Some important notes, though. καί cannot be taken as being the word "and". καί is a connector that can be translated in various contexts differently. In contexts like this it does seem equivalent to "but" or "yet". "Be angry, yet do not sin." The "yet" is not a mistranslation, but a way of construing the idea of "in addition": "Be angry; do not in addition sin." Or, pragmatically, especially in an aphoristic statement the "yet" is implied: "Be angry and [yet] do not sin." This applies whether ὀργίζεσθε is imperative or indicative ("you are angry; don't also sin" or "you are angry, but don't sin". (This is similar to translation a resumptive δὲ as "now" though most vocabulary lists would only put "but" or "and" as definitions.")

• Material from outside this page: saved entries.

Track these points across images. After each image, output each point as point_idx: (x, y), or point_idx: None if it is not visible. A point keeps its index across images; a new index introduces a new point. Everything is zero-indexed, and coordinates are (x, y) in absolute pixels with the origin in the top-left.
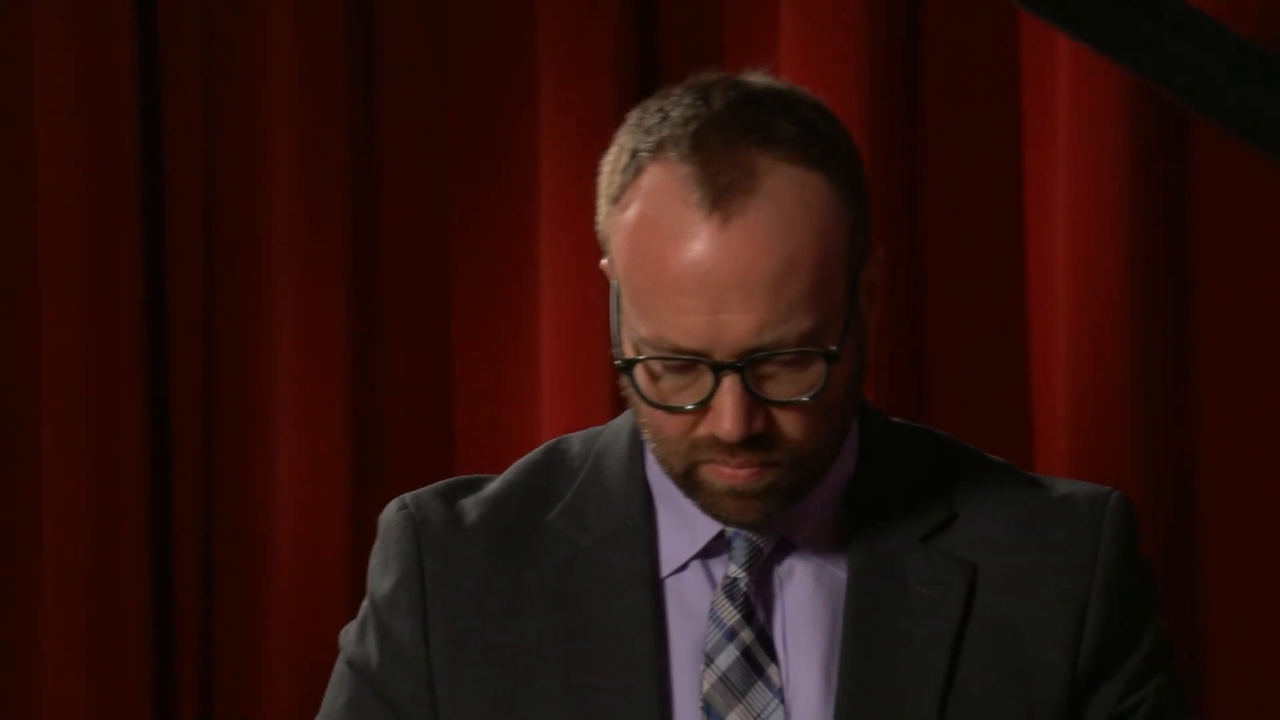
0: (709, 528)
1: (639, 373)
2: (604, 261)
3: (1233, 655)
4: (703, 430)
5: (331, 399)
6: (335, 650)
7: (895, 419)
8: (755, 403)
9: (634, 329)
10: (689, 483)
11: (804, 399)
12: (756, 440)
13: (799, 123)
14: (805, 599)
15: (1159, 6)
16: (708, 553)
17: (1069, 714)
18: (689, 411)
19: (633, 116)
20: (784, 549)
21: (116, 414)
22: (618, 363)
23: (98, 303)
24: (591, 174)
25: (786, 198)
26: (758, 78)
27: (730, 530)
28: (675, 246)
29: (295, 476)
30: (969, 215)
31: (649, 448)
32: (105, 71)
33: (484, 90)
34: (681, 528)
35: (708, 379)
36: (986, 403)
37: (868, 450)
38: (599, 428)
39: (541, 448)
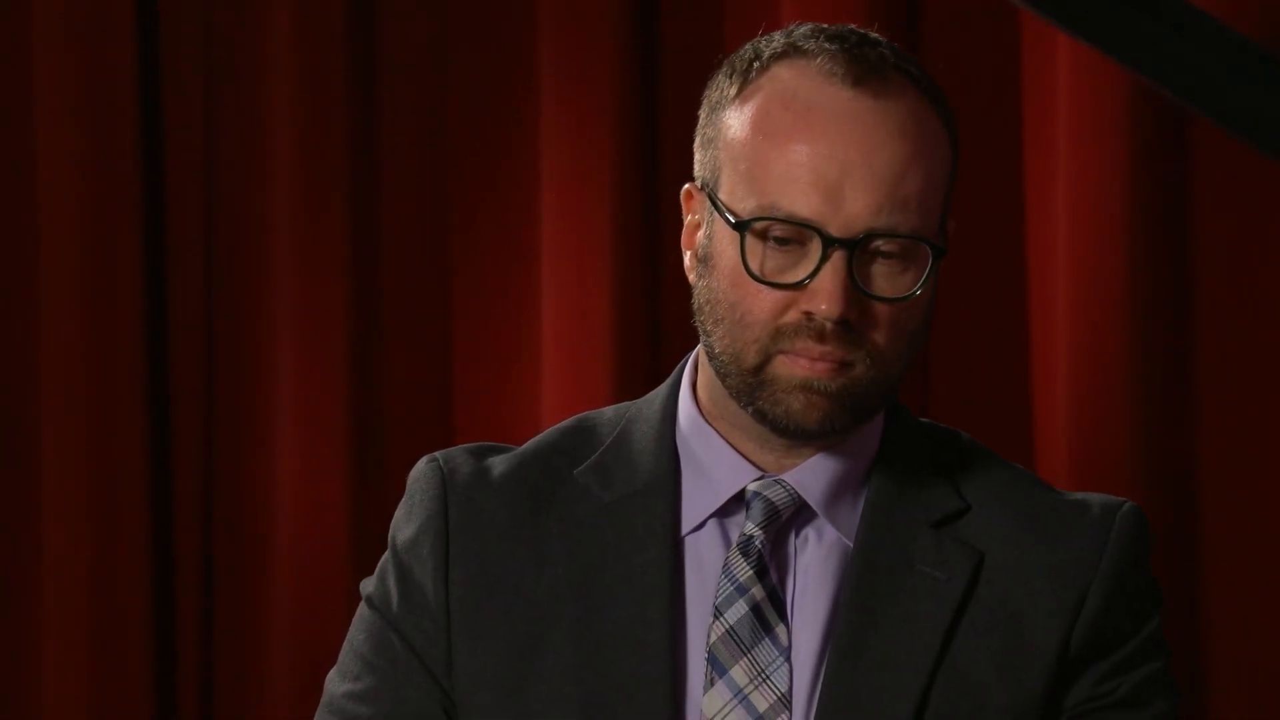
0: (730, 486)
1: (749, 241)
2: (686, 187)
3: (1233, 655)
4: (791, 315)
5: (331, 399)
6: (335, 651)
7: (923, 419)
8: (854, 290)
9: (737, 213)
10: (758, 379)
11: (903, 296)
12: (845, 329)
13: (918, 67)
14: (817, 566)
15: (1159, 6)
16: (725, 512)
17: (1052, 695)
18: (787, 288)
19: (744, 48)
20: (802, 516)
21: (116, 414)
22: (731, 221)
23: (98, 303)
24: (591, 173)
25: (916, 107)
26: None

A similar argument from pragmatics can be given for taking the first half conditionally. The conditionality may be implied in Greek just as easily as in English. A case in point can be made regarding the beatitudes: "blessed are the poor in spirit, for theirs is the kingdom of heaven." While the beatitude is not conditional, the implication is "if you are poor in spirit, you will inherit the kingdom."

Theologically, of course, I go with James' statement: "the anger of man does not produce the righteousness of God." It is all to easy to indulge our anger and sin. So, while we do not need to dread our anger, we need to become like Jesus and submit ourselves to all kinds of abuse. Jesus' righteous anger seems not to be directed at those who attack *him* but those who attack God, who blaspheme God or cause others to blaspheme God when they see their lives. Our hatred of evil should not lead us into hatred of the person. "For the battle is not against flesh and blood . . . "


Evil justifies God's anger. Evil is harming one of His creatures, often another human being. When I know someone is harming another human being am I sinning when I get angry or when I fail to get angry? I believe that anger is an essential tool in our bag of emotions that must be used carefully and wisely.